### Your objective
Transcribe each entry shown below with no difference from the original.

___ Input ___

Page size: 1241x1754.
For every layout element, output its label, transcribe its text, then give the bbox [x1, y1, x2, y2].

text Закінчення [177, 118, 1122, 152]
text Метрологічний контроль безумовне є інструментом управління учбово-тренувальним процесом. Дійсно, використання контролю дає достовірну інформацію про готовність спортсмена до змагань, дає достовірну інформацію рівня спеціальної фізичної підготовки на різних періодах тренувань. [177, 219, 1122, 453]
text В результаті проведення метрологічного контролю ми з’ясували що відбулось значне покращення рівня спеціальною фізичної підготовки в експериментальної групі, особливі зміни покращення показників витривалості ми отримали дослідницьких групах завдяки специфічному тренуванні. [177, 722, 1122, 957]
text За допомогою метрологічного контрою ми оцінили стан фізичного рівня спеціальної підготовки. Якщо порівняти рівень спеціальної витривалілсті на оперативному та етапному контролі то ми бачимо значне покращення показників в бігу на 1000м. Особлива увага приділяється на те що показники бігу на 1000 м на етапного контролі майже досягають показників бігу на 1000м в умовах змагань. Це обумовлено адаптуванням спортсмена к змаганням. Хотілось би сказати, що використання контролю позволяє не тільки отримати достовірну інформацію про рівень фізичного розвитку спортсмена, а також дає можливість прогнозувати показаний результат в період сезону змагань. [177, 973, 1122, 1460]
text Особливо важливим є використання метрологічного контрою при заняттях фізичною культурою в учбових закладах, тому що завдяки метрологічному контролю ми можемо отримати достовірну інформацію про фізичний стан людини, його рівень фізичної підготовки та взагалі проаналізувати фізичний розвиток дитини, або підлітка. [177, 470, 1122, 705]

___

### Solution below
Page size: 1241x1754.
For every layout element, output its label, transcribe its text, then give the bbox [x1, y1, x2, y2].

text Закінчення [177, 118, 1122, 152]
text Метрологічний контроль безумовне є інструментом управління учбово-тренувальним процесом. Дійсно, використання контролю дає достовірну інформацію про готовність спортсмена до змагань, дає достовірну інформацію рівня спеціальної фізичної підготовки на різних періодах тренувань. [177, 219, 1122, 453]
text В результаті проведення метрологічного контролю ми з’ясували що відбулось значне покращення рівня спеціальною фізичної підготовки в експериментальної групі, особливі зміни покращення показників витривалості ми отримали дослідницьких групах завдяки специфічному тренуванні. [177, 722, 1122, 957]
text За допомогою метрологічного контрою ми оцінили стан фізичного рівня спеціальної підготовки. Якщо порівняти рівень спеціальної витривалілсті на оперативному та етапному контролі то ми бачимо значне покращення показників в бігу на 1000м. Особлива увага приділяється на те що показники бігу на 1000 м на етапного контролі майже досягають показників бігу на 1000м в умовах змагань. Це обумовлено адаптуванням спортсмена к змаганням. Хотілось би сказати, що використання контролю позволяє не тільки отримати достовірну інформацію про рівень фізичного розвитку спортсмена, а також дає можливість прогнозувати показаний результат в період сезону змагань. [177, 973, 1122, 1460]
text Особливо важливим є використання метрологічного контрою при заняттях фізичною культурою в учбових закладах, тому що завдяки метрологічному контролю ми можемо отримати достовірну інформацію про фізичний стан людини, його рівень фізичної підготовки та взагалі проаналізувати фізичний розвиток дитини, або підлітка. [177, 470, 1122, 705]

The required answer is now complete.